Durante los años que siguieron nos vimos con regularidad. A veces sólo para intercambiar una o dos palabras, pero también para enseñarnos, a un grupo de amigos y a mí, los cuentos que tiempo después formarían Los días enmascarados, su primer libro, al que seguiría, portentosa, unos años después, La región más transparente.
Recuerdo aquellos tiempos fabulosos y el júbilo que produjo a los jóvenes presenciar esta puesta en evidencia de la ignorancia, mojigatería, aldeanismo y mala fe de una sociedad a la que orgánicamente le resultaba imposible conocerse a sí misma, y mucho menos juzgar una obra que daba un salto de un siglo en México. Por el mero hecho de existir, La región más transparente derrumbó de golpe y para siempre más de una docena de glorias nacionales aún vivientes e hizo necesaria la revisión y recomposición de nuestra tradición literaria.

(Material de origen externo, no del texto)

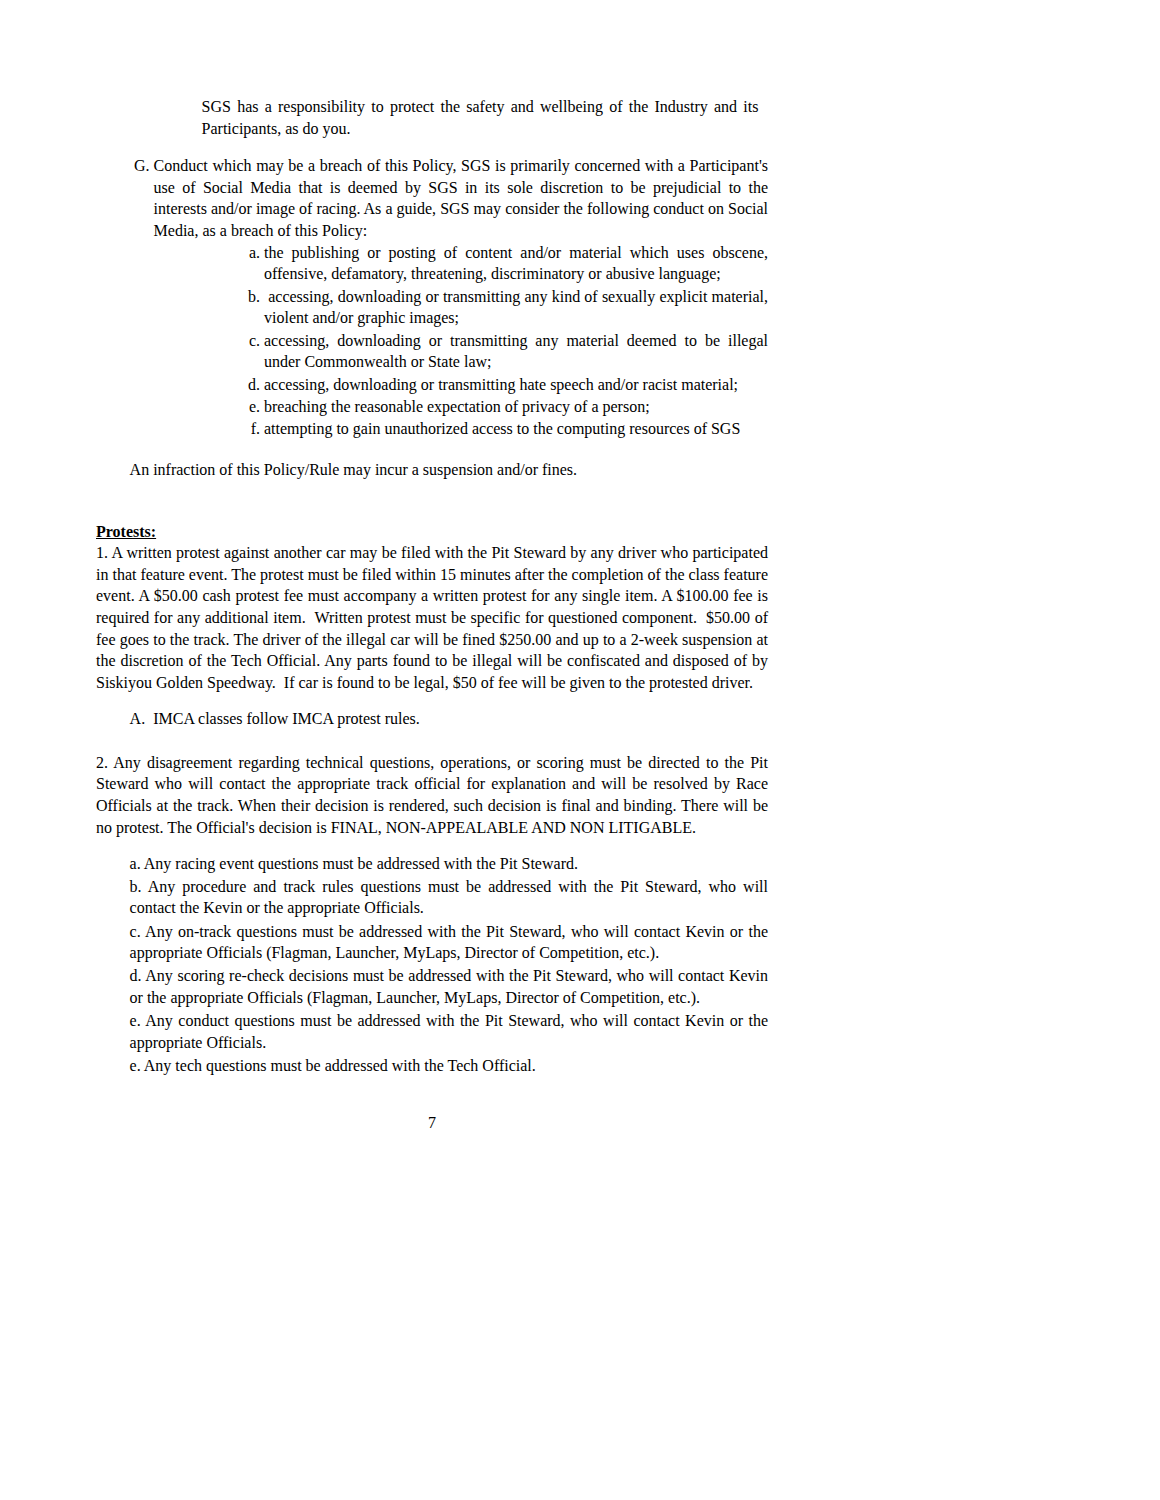SGS has a responsibility to protect the safety and wellbeing of the Industry and its Participants, as do you.
Conduct which may be a breach of this Policy, SGS is primarily concerned with a Participant's use of Social Media that is deemed by SGS in its sole discretion to be prejudicial to the interests and/or image of racing. As a guide, SGS may consider the following conduct on Social Media, as a breach of this Policy:
the publishing or posting of content and/or material which uses obscene, offensive, defamatory, threatening, discriminatory or abusive language;
accessing, downloading or transmitting any kind of sexually explicit material, violent and/or graphic images;
accessing, downloading or transmitting any material deemed to be illegal under Commonwealth or State law;
accessing, downloading or transmitting hate speech and/or racist material;
breaching the reasonable expectation of privacy of a person;
attempting to gain unauthorized access to the computing resources of SGS
An infraction of this Policy/Rule may incur a suspension and/or fines.
Protests:
1. A written protest against another car may be filed with the Pit Steward by any driver who participated in that feature event. The protest must be filed within 15 minutes after the completion of the class feature event. A $50.00 cash protest fee must accompany a written protest for any single item. A $100.00 fee is required for any additional item. Written protest must be specific for questioned component. $50.00 of fee goes to the track. The driver of the illegal car will be fined $250.00 and up to a 2-week suspension at the discretion of the Tech Official. Any parts found to be illegal will be confiscated and disposed of by Siskiyou Golden Speedway. If car is found to be legal, $50 of fee will be given to the protested driver.
A. IMCA classes follow IMCA protest rules.
2. Any disagreement regarding technical questions, operations, or scoring must be directed to the Pit Steward who will contact the appropriate track official for explanation and will be resolved by Race Officials at the track. When their decision is rendered, such decision is final and binding. There will be no protest. The Official's decision is FINAL, NON-APPEALABLE AND NON LITIGABLE.
a. Any racing event questions must be addressed with the Pit Steward.
b. Any procedure and track rules questions must be addressed with the Pit Steward, who will contact the Kevin or the appropriate Officials.
c. Any on-track questions must be addressed with the Pit Steward, who will contact Kevin or the appropriate Officials (Flagman, Launcher, MyLaps, Director of Competition, etc.).
d. Any scoring re-check decisions must be addressed with the Pit Steward, who will contact Kevin or the appropriate Officials (Flagman, Launcher, MyLaps, Director of Competition, etc.).
e. Any conduct questions must be addressed with the Pit Steward, who will contact Kevin or the appropriate Officials.
e. Any tech questions must be addressed with the Tech Official.
7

Por esto y muchas razones más, la ausencia de Fuentes deja un vacío inconmensurable en las letras mexicanas, en sus amigos, en la inmensa cantidad de lectores que demostraron, en México y en diversas ciudades alrededor del mundo, su afecto a él y a Silvia Lemus, tan unidos por tantos años. Silvia, quisiera terminar con eso, fue siempre para él su camino y su cayado, la brújula de la cartografía que es toda su obra y fue su vida. Saludé a los dos hace pocas semanas, aquí en Jalapa, con motivo de la Cátedra que lleva su nombre, los vi tan radiantes como aquellos dos jóvenes elegantes y guapos que siempre fueron, y como los enamorados que inundaban de transparencia estos días aciagos.